In a Sunday press conference held by the Ramlet Boulaq Shacks Popular Committee and several human rights organisations the residents spoke of a nine-month long police campaign against them, demanding the release of over 50 detainees as well as an end to government attempts to evict them.
The former governor of Cairo governorate issued a land seizure order in June 2012 and the residents, with the help of the Egyptian Centre for Economic and Social Rights (ECESR), have appealed the decision with the Administrative Judiciary Court. The case is still ongoing.
“The Freedom and Justice Party (FJP) newspaper claims there is a new government program where they will build four towers here and temporarily relocate us for two years as they build them, eventually giving us apartments in the towers,” said popular committee member Gaber Younes.
The paper also claims this project will serve the 190 families of the area and that the government has consulted with them. However, Younes says, there are 2,000 families in the area, and no one from the government or the FJP has conducted any kind of discussions or negotiations with those families who will be affected.
“Furthermore, we refuse this proposal because we have no guarantees they will let us come back after the two years or if they will give us any apartments. We do not want to leave our homes and demand we be allowed to develop this area and continue to live in it,” he said.
Another resident, Samir Abdel Aziz, said Cairo governorate officials told him that residents must leave the land but would be compensated: EGP 20,000 per square metre for those without deeds of ownership and EGP 40,000 for those in possession of proof of ownership.

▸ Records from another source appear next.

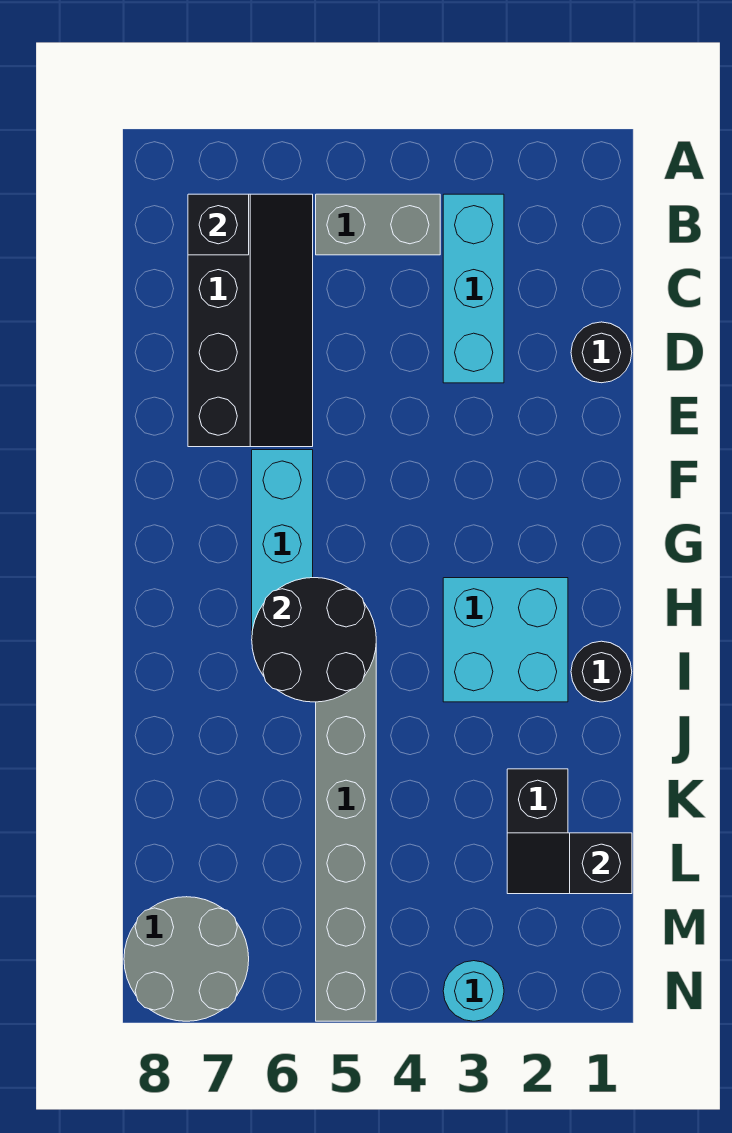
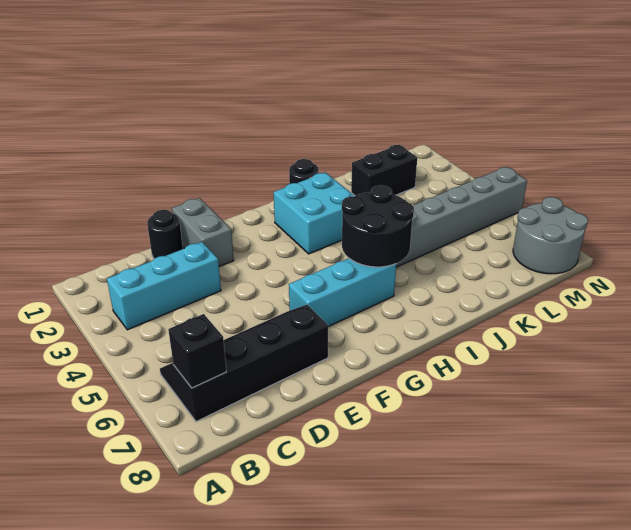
grey 1x2 brick [316,194,440,255] -> grey 1x2 brick moved to [172,198,234,267]
black 1x2 slope [507,833,632,894] -> none
cyan 1x1 round brick [443,961,504,1021] -> none

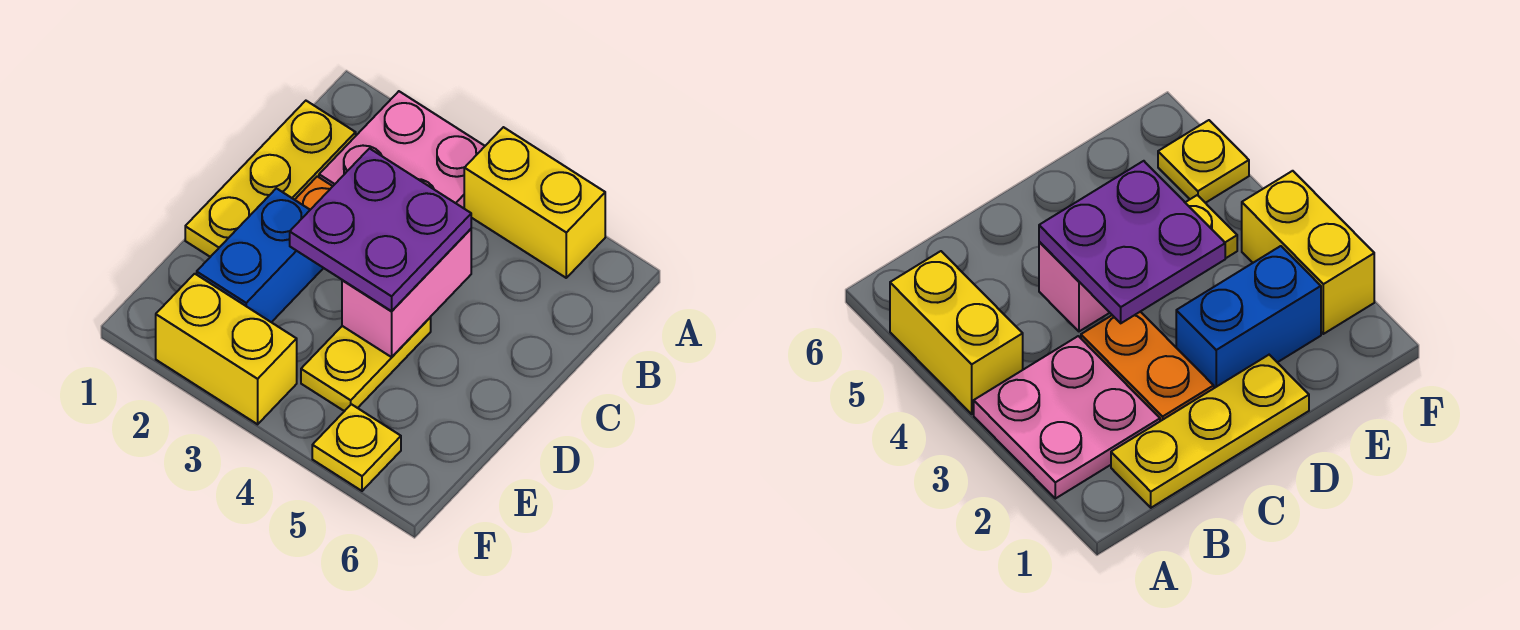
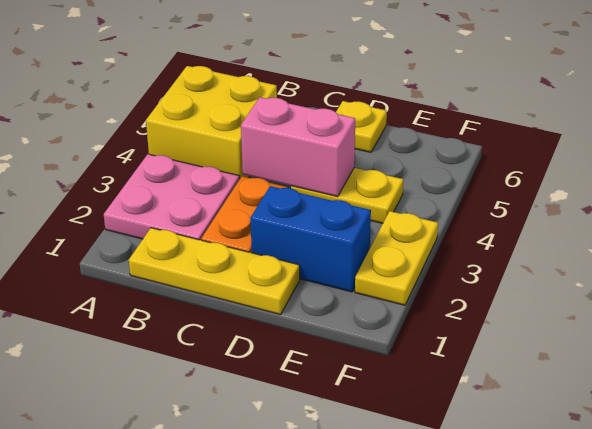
yellow 1x2 brick [464,127,605,278] -> yellow 2x2 brick [146,66,277,178]
purple 2x2 plate [290,149,471,311] -> none
yellow 1x2 brick [156,274,297,424] -> yellow 1x2 plate [355,211,438,305]
yellow 1x1 plate [312,404,401,491] -> yellow 1x1 plate moved to [336,101,387,152]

The residents said in a statement that while the governor’s land seizure decision is still being reviewed by the court, the governorate is trying to circumvent the case by issuing temporary confiscation orders under the guise of developing the land.
They also announced they met on 12 March to discuss the proposal published in the FJP newspaper and decided to reject it, preferring to develop the area themselves.
The residents demand an official population census of the area be carried out by a joint committee from the Cairo governorate and the residents themselves, an end to attempts by the government to seize their land, full disclosure of any development plans, their involvement in any such plans, and most importantly a guarantee of their right to live on their lands safely and securely.
Residents also called for an end to police brutality and violence. At the conference, Egyptian Initiative for Personal Rights (EIPR) lawyer Mohamed Bakeer described alleged police misconduct in the case of Ramlet Boulaq resident Amr El-Bunni.
On 2 August 2012 police officer Yasser Ali shot and killed El-Bunni in Cairo’s Fairmont hotel, leading to clashes between enraged residents and police in front of the tower. Police arrested 51 people in the aftermath and charged them with rioting and vandalising the hotel.
“The public prosecution has not shown itself to be neutral at all in its handling of this case. Video and photographic evidence proves El-Bunni was unarmed, refuting the police officer Ali’s claims of self defence,” said Bakeer.
The prosecution cleared Ali of all charges and cancelled the case.
The locals complain of arbitrary police raids on their houses, with police sometimes seizing their money or possessions. The prosecution investigated those claims but charged no police officers.
EIPR, ECESR, the Living in Name Only campaign and the popular committee all condemned the prosecution’s actions and called on the Supreme Council of the Judiciary to intervene and ensure justice in the case.
Bakeer gave an update on the trial of the 51 residents arrested, which he said resumes on 23 March. Residents such as Karima Soliman, whose brother and nephew are detained and whose children are currently on the run, complain of bad treatment of detainees by police.
“Our relatives are being tortured. They won’t let us visit them and refuse to give them the food we send them. My nephew is very sick and the police won’t transfer him to a hospital for treatment,” she said.